31. And 21.
My birthday is tomorrow, and Christmas is of course only a week away now. This is my absolute favorite time of year. People always ask if I hate having a birthday so close to Christmas. When I was a kid, I didn’t like it because I thought the holiday took away from the specialness of having a birthday. But now as an adult I absolutely love having a holiday birthday. It’s such a festive, joyful, fun time of year, and everyone is already in a celebratory mood so you just kind of throw your birthday in there too and everyone is down to party. The whole month of December feels like one long, awesome party to me, and I love it.
This year I am turning 31. And I cannot believe the year we have had. We left jobs. We left the country, and visited six others. We moved cities. We got a dog. We got married. We got new jobs. We hated some things about Portland, we loved some things about Portland. This was a year chock-full of blessings and just as full of challenges. Indeed, my 30th year on this planet could not have been more crazy, scary, or exciting - and what more can you ask for during that pivotal, life-affirming year of 30? Truly, I have been blessed this year.
December has another special anniversary for me though. On the 24th, Christmas Eve Day, I will mark 21 years with diabetes. Two-plus decades with this disease. Wow. When I was first diagnosed, I wondered how it would be to grow up with this disease. Would I have a job, a family, a normal life one day? Would I travel and be able to do sports and have friends and go to college and have a career and not feel like I was defined by this disease? I didn’t know at age 10 if that would all be possible. All I knew is that Christmas would never be the same.
The year I was diagnosed, we were in Minnesota at my grandparents house. My grandpa, who was a retired endocrinologist, actually diagnosed me if you can believe it. Such an irony. I remember that night of my diagnosis, at our somber Christmas dinner, asking if I could have a cookie from my Aunt Florence’s cookie tree. The cookie tree was a project she did every Christmas with us kids. I remember my grandpa saying I could have one small cookie. He was just trying to help me feel ok with the fact that my entire world was changing.

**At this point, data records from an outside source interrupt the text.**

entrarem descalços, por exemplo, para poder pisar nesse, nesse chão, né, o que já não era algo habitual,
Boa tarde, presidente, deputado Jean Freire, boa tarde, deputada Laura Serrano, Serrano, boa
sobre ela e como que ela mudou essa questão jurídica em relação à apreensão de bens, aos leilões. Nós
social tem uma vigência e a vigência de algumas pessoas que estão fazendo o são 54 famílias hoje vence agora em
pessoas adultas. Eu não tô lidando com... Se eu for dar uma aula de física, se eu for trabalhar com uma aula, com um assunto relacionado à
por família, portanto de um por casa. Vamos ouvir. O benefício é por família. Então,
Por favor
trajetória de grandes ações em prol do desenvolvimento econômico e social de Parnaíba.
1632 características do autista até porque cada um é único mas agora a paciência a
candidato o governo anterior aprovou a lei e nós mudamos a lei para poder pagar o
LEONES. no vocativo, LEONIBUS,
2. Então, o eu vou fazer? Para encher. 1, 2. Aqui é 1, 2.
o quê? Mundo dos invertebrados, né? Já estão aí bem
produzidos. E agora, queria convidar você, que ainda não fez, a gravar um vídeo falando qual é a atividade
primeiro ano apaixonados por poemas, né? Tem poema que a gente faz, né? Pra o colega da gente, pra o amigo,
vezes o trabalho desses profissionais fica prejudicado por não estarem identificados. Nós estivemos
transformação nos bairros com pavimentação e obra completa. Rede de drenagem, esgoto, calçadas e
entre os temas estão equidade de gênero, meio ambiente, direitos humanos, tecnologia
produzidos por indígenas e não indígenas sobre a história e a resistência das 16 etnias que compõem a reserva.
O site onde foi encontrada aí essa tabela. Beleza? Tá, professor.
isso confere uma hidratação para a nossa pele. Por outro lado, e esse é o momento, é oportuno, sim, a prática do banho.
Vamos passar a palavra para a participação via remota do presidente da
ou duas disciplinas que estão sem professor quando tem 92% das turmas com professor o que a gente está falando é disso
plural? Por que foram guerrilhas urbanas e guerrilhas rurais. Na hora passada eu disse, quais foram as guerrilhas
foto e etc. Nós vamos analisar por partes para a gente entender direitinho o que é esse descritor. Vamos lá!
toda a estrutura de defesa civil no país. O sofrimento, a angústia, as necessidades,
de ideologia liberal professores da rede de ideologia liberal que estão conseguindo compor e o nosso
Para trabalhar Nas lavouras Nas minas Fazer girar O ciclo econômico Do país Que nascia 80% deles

My Aunt Florence passed away this year, but she did make it to age 100, like she had always hoped. Last week she would have been 101. This year in her honor, I made her famous cookie tree. It wasn’t as pretty as when she made it, but it tasted the same and it was just as fun as ever to make. Then I bolused with a few buttons on my pump, and followed my CGM line to make sure I didn’t spike too much, and I ate a few cookies from the tree in the kitchen of my Portland house, the dog circling at my feet and my husband upstairs typing away on a volunteer project.
That little 10 year old who was diagnosed with diabetes on Christmas had nothing to worry about. It really was all going to be ok.